START Dataset content
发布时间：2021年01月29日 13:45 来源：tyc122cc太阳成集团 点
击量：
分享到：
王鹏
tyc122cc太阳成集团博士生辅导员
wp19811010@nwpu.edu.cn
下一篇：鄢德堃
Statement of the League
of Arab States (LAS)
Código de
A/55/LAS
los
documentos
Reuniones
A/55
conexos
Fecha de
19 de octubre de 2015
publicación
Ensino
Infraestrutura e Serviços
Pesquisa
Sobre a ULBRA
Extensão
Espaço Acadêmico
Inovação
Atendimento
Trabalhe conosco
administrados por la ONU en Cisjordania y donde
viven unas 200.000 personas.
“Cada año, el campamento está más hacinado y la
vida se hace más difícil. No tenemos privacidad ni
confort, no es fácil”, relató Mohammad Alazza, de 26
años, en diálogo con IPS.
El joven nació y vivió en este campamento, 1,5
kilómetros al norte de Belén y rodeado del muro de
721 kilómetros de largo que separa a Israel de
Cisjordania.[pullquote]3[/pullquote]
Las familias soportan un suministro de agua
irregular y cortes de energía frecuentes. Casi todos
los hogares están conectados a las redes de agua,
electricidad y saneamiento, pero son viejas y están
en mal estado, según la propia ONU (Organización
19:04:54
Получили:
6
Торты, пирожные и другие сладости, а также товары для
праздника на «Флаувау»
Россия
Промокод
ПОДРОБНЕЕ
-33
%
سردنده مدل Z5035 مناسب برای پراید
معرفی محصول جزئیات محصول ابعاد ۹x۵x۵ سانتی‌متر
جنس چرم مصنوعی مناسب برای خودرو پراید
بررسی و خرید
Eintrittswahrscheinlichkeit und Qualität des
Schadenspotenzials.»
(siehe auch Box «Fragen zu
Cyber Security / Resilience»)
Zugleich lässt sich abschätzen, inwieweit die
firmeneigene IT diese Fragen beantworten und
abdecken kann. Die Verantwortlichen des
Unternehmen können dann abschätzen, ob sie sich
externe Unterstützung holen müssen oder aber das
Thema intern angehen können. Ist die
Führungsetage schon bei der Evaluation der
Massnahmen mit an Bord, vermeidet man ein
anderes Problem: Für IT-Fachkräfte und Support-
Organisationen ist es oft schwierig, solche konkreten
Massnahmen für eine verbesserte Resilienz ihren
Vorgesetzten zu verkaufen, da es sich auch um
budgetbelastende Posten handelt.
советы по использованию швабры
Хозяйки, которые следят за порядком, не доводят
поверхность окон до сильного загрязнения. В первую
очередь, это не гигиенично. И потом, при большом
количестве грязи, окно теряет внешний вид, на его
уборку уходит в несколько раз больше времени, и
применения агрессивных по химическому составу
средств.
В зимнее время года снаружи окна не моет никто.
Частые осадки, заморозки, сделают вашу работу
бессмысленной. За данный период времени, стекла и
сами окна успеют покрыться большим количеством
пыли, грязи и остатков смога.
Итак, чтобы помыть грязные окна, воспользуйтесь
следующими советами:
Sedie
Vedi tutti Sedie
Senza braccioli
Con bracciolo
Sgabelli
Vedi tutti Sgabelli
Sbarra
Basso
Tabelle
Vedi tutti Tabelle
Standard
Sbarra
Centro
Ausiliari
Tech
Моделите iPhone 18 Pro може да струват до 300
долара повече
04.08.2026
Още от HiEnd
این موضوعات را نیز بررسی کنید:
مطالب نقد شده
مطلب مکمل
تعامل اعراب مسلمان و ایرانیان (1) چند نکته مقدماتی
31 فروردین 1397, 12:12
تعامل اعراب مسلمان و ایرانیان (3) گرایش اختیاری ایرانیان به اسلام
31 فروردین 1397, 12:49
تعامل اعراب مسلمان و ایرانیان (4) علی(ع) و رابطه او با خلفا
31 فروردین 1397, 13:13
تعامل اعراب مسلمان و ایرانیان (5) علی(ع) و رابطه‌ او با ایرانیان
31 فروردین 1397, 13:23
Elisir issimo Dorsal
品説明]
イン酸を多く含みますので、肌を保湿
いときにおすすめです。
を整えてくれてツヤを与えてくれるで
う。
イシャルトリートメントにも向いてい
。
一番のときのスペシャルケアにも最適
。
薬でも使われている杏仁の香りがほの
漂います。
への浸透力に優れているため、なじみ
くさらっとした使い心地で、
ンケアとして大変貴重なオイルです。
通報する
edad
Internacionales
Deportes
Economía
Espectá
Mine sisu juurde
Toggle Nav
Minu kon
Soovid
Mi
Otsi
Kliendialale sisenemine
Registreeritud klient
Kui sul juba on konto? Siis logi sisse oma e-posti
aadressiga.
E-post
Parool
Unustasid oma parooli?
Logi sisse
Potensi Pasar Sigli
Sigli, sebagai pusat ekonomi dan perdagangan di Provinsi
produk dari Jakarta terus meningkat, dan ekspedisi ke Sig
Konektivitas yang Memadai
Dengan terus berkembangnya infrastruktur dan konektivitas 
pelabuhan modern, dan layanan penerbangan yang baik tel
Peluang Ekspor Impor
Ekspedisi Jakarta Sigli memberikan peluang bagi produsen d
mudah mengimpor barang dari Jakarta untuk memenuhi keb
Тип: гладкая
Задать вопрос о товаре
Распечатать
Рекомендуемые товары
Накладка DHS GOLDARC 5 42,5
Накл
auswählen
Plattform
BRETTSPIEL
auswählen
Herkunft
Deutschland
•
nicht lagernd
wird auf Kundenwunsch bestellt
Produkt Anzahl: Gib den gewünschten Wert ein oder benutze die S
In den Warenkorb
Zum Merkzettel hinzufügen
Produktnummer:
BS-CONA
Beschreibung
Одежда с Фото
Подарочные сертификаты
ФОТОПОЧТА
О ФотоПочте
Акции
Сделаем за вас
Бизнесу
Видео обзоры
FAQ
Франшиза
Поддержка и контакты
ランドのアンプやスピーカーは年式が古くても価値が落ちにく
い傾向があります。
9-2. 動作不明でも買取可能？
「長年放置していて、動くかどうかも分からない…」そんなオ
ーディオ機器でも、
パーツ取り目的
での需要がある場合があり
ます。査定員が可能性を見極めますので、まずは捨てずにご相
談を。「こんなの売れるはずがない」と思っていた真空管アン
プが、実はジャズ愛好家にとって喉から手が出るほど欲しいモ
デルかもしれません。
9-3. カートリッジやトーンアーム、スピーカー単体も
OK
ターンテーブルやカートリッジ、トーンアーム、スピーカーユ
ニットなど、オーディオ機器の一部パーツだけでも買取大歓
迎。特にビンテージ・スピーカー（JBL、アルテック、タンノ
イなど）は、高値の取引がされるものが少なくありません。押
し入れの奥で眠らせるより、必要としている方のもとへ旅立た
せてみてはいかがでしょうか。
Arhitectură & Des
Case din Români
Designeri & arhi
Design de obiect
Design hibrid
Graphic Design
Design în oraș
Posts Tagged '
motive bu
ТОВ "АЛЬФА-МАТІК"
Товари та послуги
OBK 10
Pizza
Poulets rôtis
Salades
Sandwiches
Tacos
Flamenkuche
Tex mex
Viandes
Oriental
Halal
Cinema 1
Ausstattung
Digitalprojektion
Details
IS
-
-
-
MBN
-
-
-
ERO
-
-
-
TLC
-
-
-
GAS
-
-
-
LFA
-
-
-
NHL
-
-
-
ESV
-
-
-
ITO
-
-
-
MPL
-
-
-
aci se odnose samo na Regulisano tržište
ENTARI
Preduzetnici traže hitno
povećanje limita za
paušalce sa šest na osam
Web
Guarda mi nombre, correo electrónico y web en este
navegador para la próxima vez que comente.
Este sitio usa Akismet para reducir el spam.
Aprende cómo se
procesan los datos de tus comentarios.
END Dataset content
→ Instructions for the task
Copy exactly the lines running from the one that contains "Design hibrid" to the end of the material, both ends included.

→ Your response
Design hibrid
Graphic Design
Design în oraș
Posts Tagged '
motive bu
ТОВ "АЛЬФА-МАТІК"
Товари та послуги
OBK 10
Pizza
Poulets rôtis
Salades
Sandwiches
Tacos
Flamenkuche
Tex mex
Viandes
Oriental
Halal
Cinema 1
Ausstattung
Digitalprojektion
Details
IS
-
-
-
MBN
-
-
-
ERO
-
-
-
TLC
-
-
-
GAS
-
-
-
LFA
-
-
-
NHL
-
-
-
ESV
-
-
-
ITO
-
-
-
MPL
-
-
-
aci se odnose samo na Regulisano tržište
ENTARI
Preduzetnici traže hitno
povećanje limita za
paušalce sa šest na osam
Web
Guarda mi nombre, correo electrónico y web en este
navegador para la próxima vez que comente.
Este sitio usa Akismet para reducir el spam.
Aprende cómo se
procesan los datos de tus comentarios.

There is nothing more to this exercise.